__What you have to do__:
Transcribe all the data below exactly, leaving its pictures out.
____________________
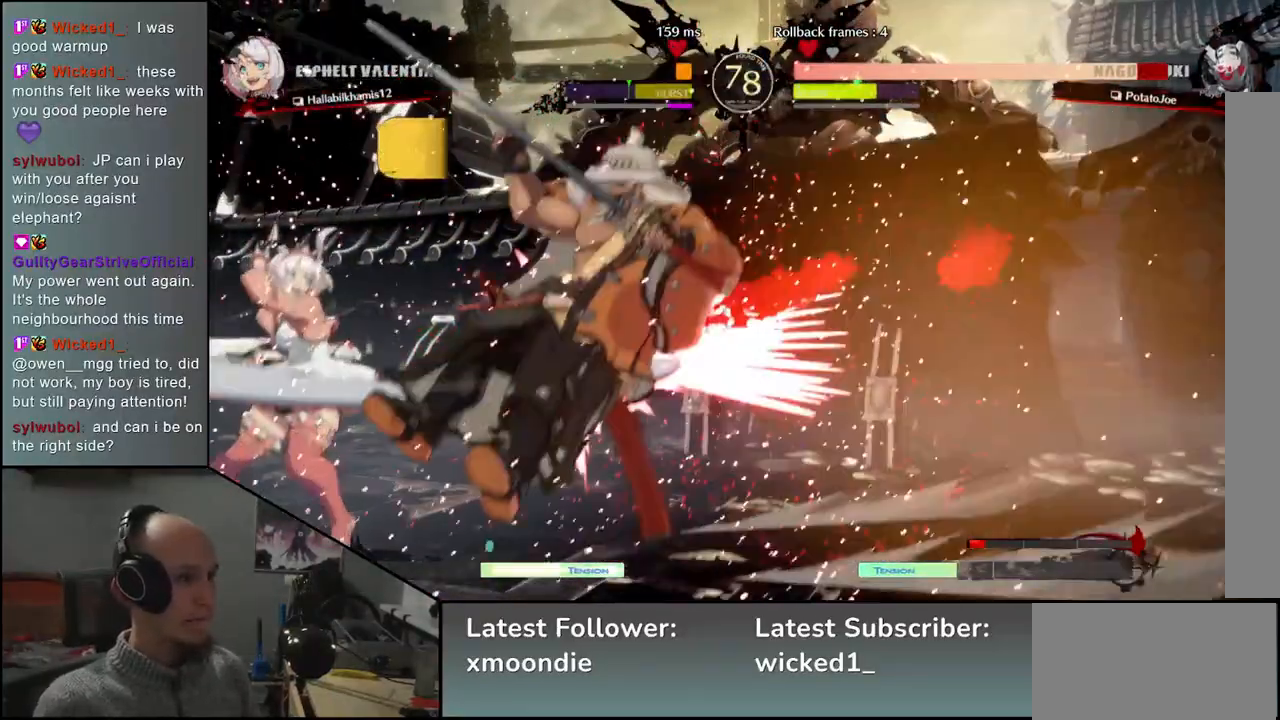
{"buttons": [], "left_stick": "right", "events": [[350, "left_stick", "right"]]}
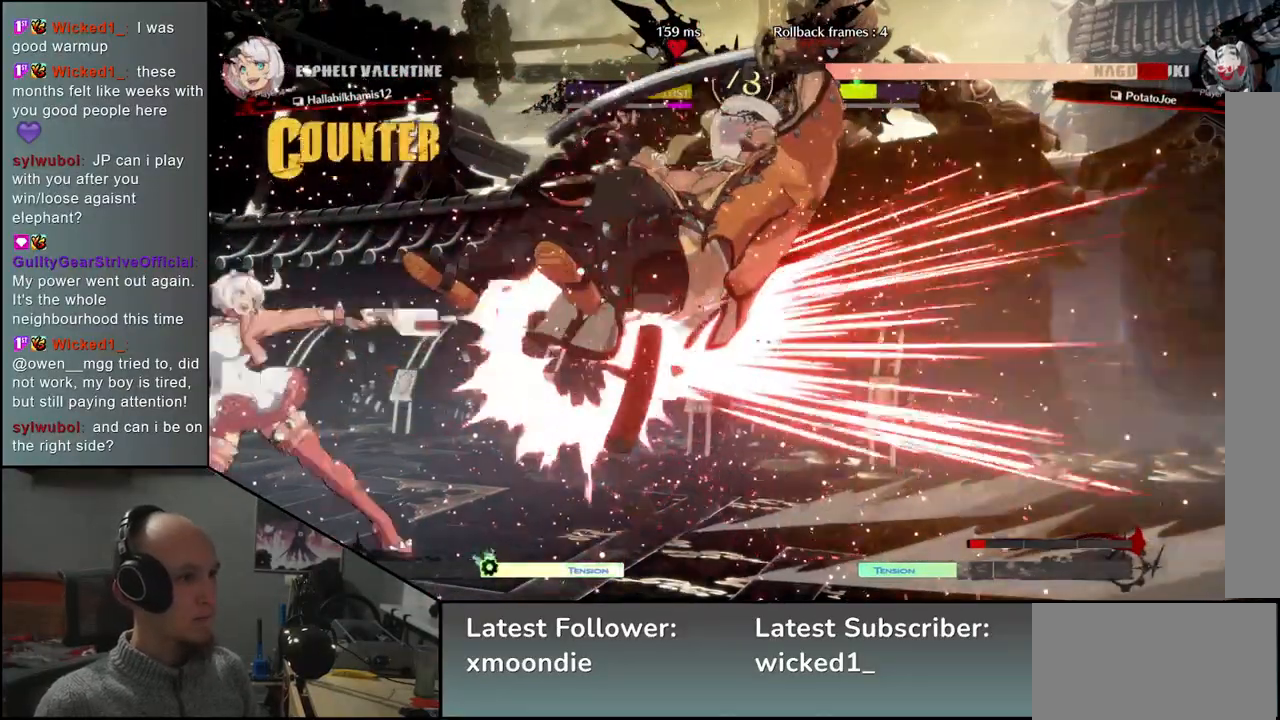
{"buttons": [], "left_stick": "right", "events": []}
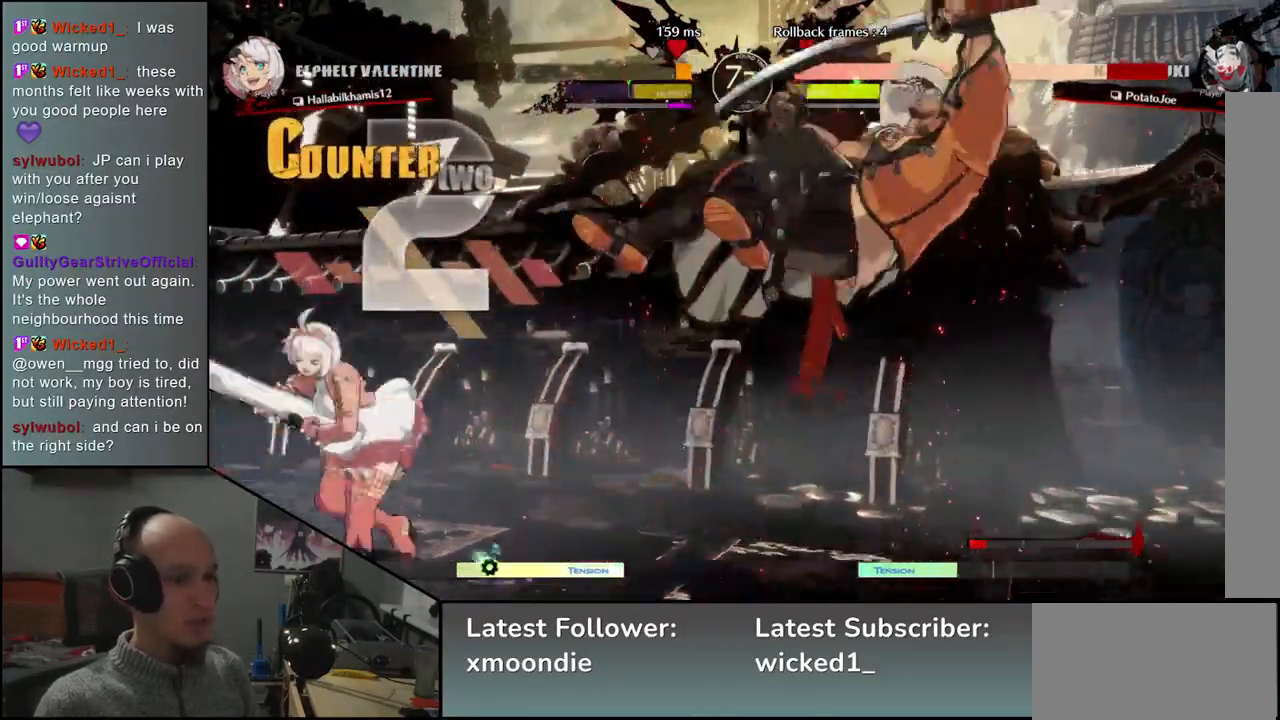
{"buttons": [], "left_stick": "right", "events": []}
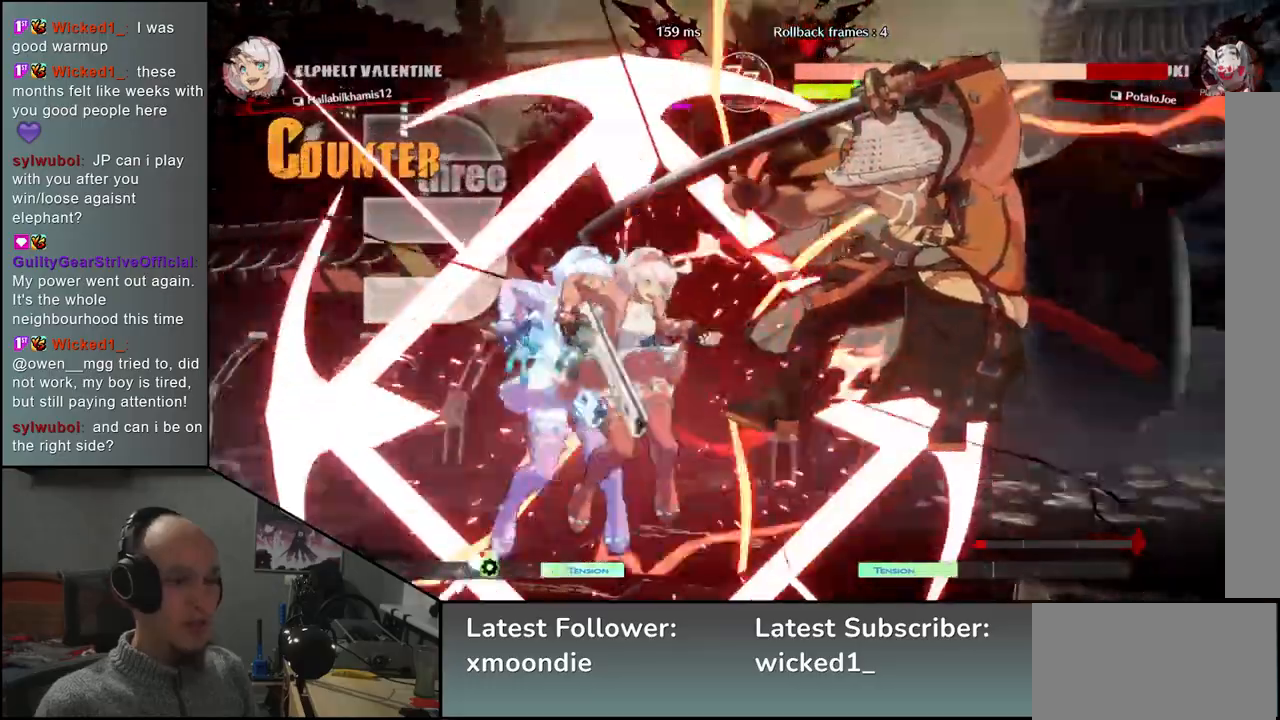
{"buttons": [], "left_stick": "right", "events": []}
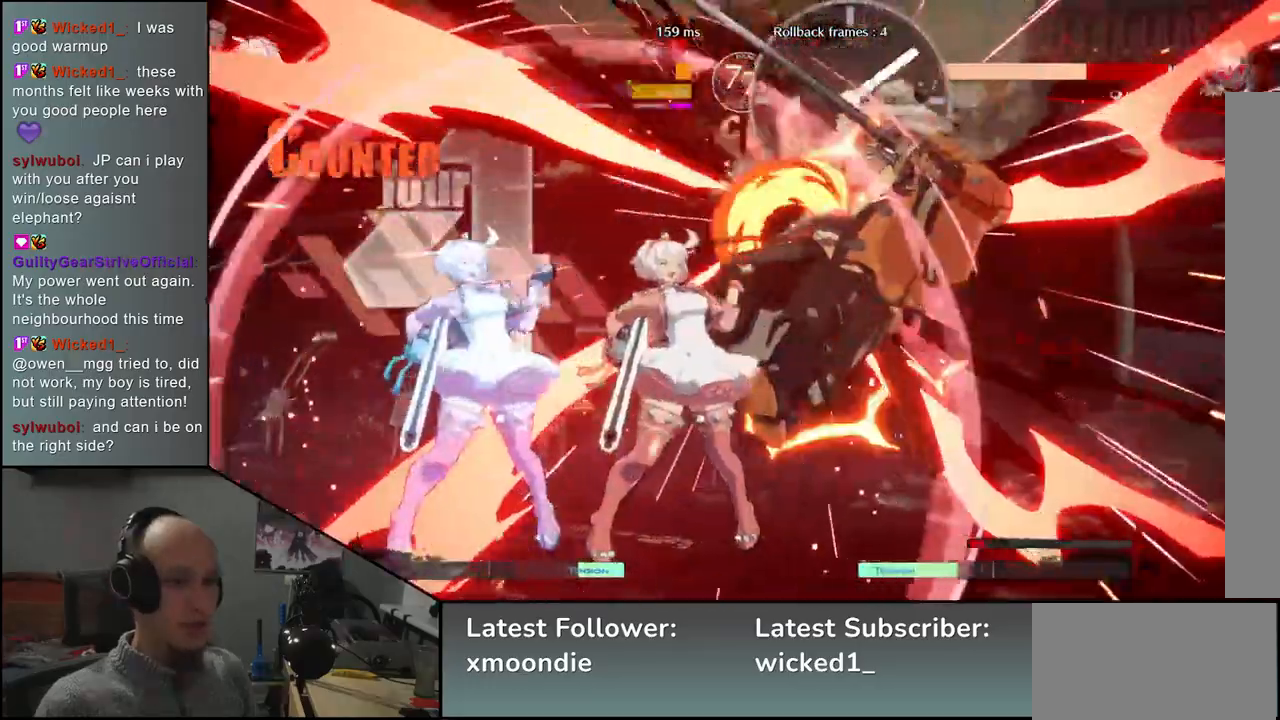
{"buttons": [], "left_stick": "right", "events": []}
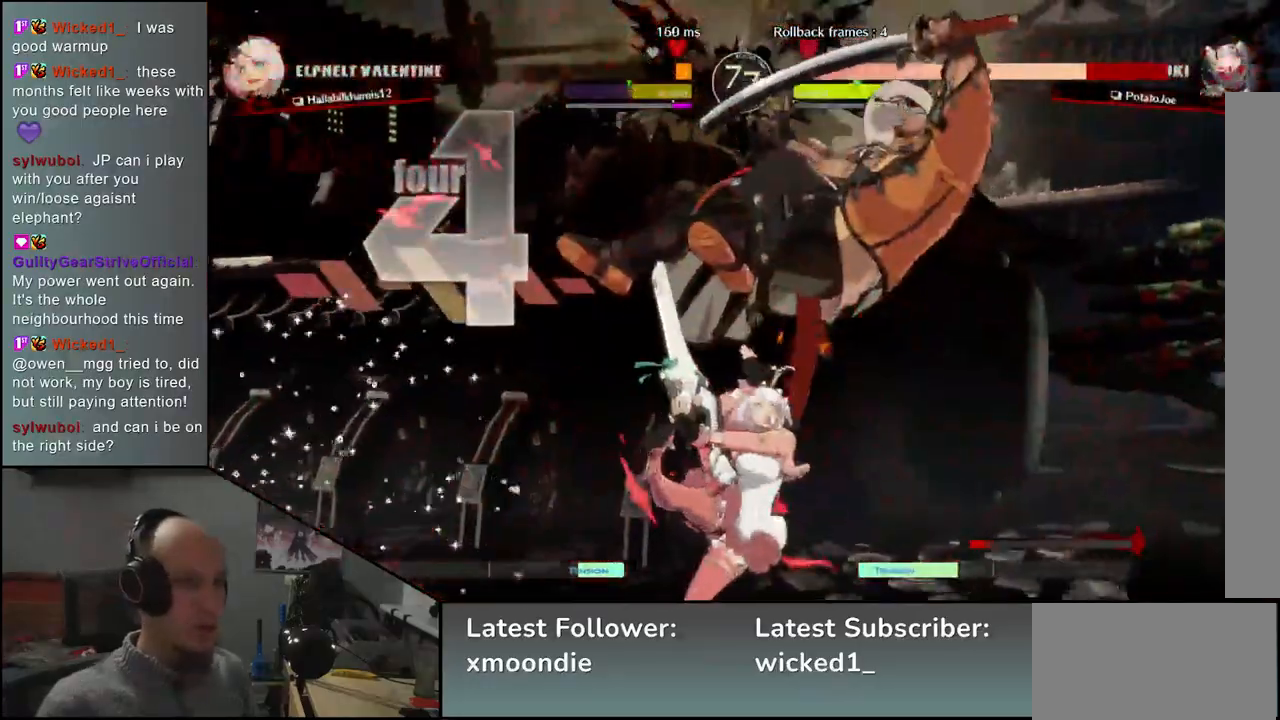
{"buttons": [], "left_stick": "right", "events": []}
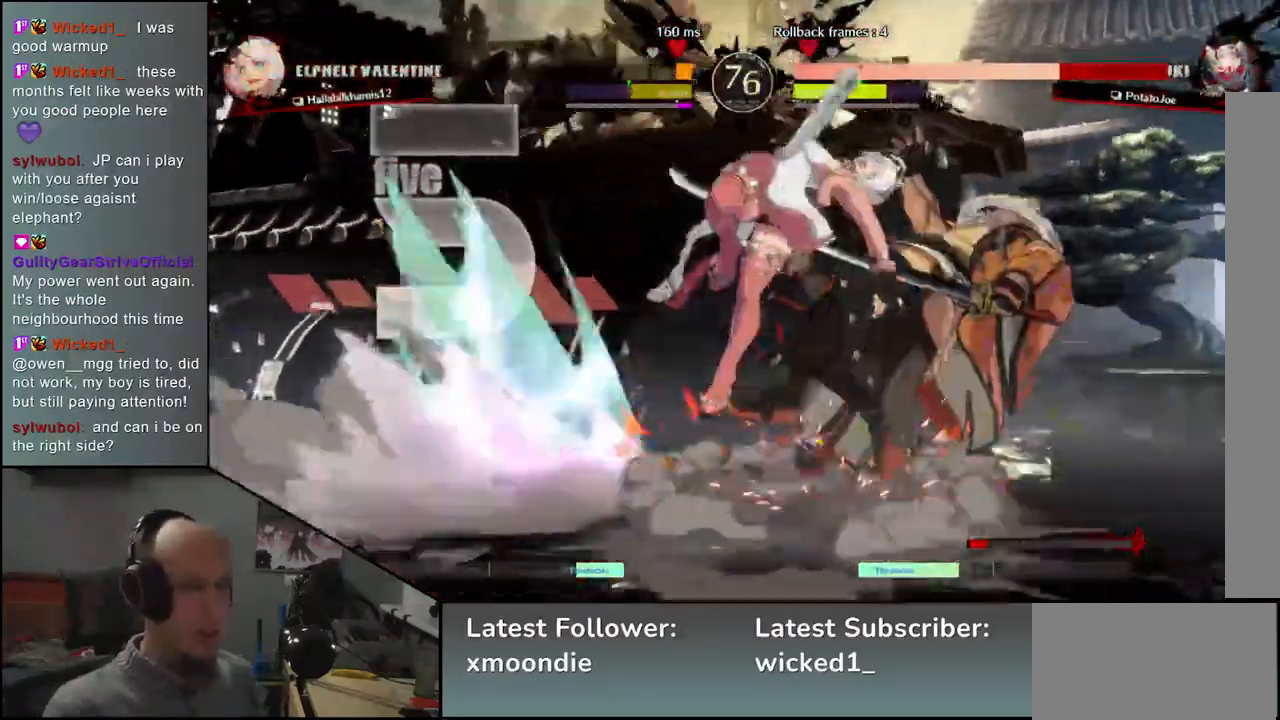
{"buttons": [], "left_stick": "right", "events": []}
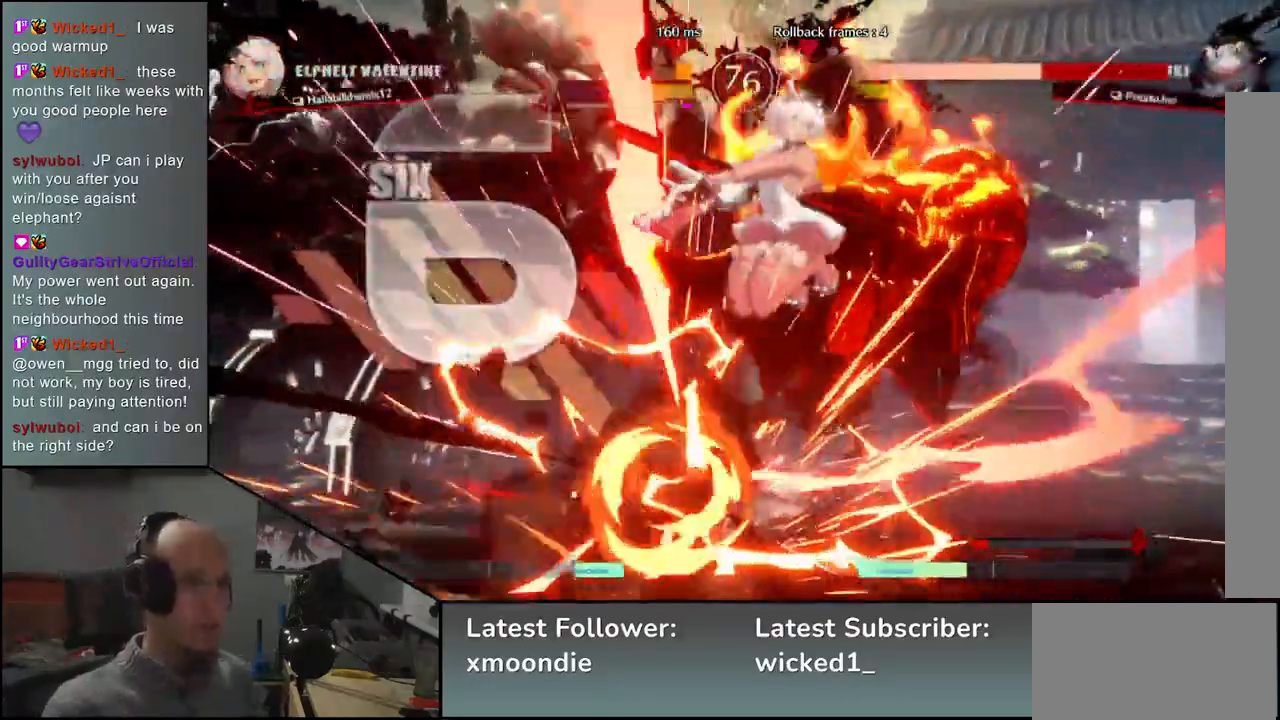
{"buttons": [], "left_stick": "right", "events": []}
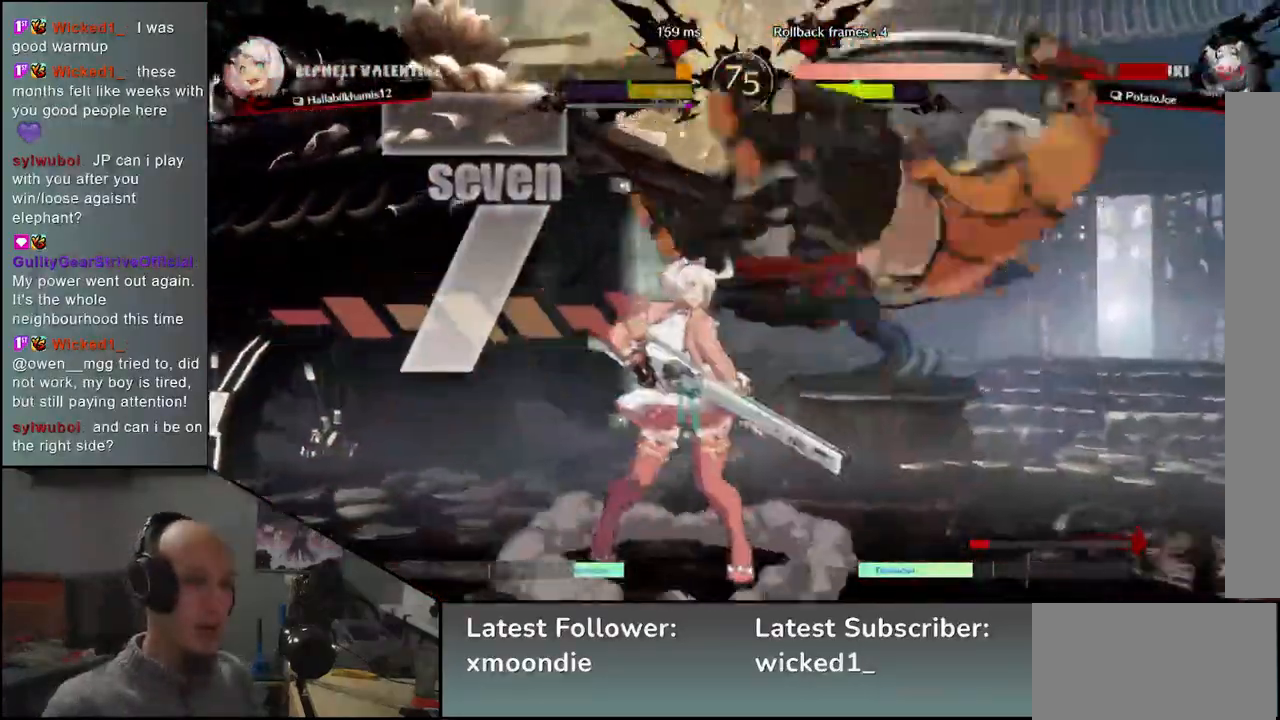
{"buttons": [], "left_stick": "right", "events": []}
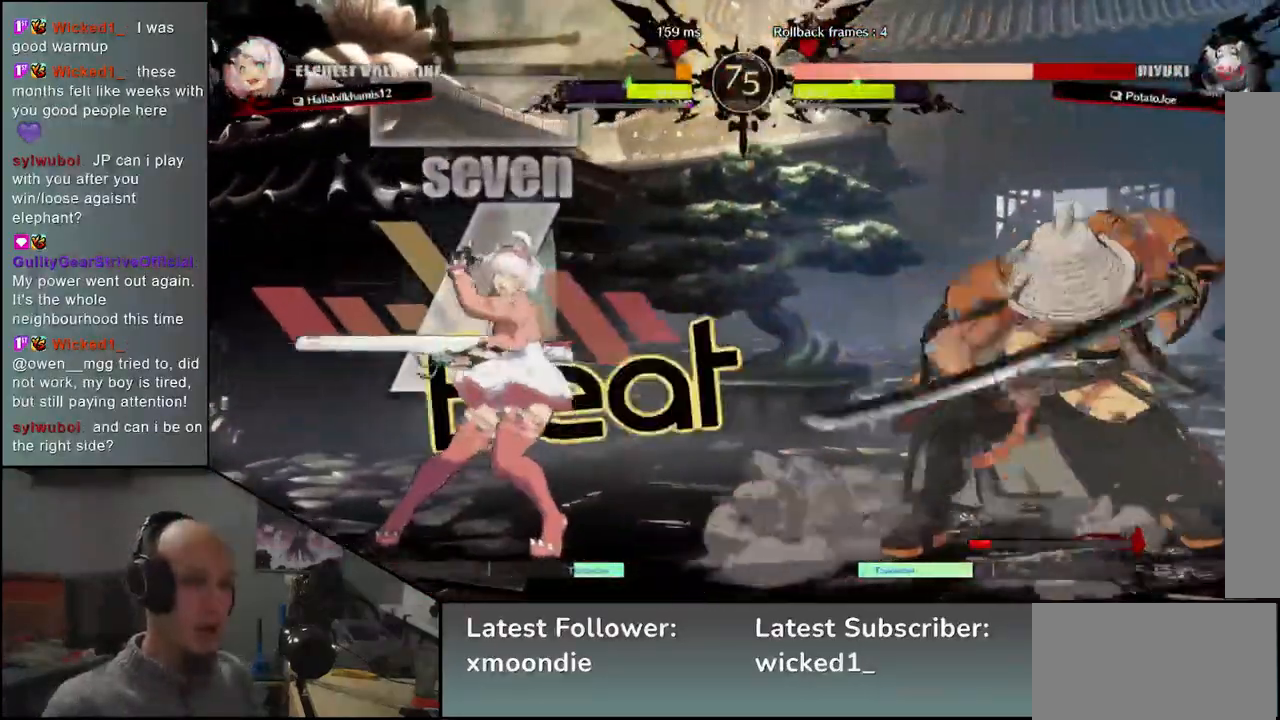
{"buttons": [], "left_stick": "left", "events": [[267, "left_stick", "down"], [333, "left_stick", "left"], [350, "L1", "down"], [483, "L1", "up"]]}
____________________
__Written solution__:
{"buttons": [], "left_stick": "right", "events": [[350, "left_stick", "right"]]}
{"buttons": [], "left_stick": "right", "events": []}
{"buttons": [], "left_stick": "right", "events": []}
{"buttons": [], "left_stick": "right", "events": []}
{"buttons": [], "left_stick": "right", "events": []}
{"buttons": [], "left_stick": "right", "events": []}
{"buttons": [], "left_stick": "right", "events": []}
{"buttons": [], "left_stick": "right", "events": []}
{"buttons": [], "left_stick": "right", "events": []}
{"buttons": [], "left_stick": "left", "events": [[267, "left_stick", "down"], [333, "left_stick", "left"], [350, "L1", "down"], [483, "L1", "up"]]}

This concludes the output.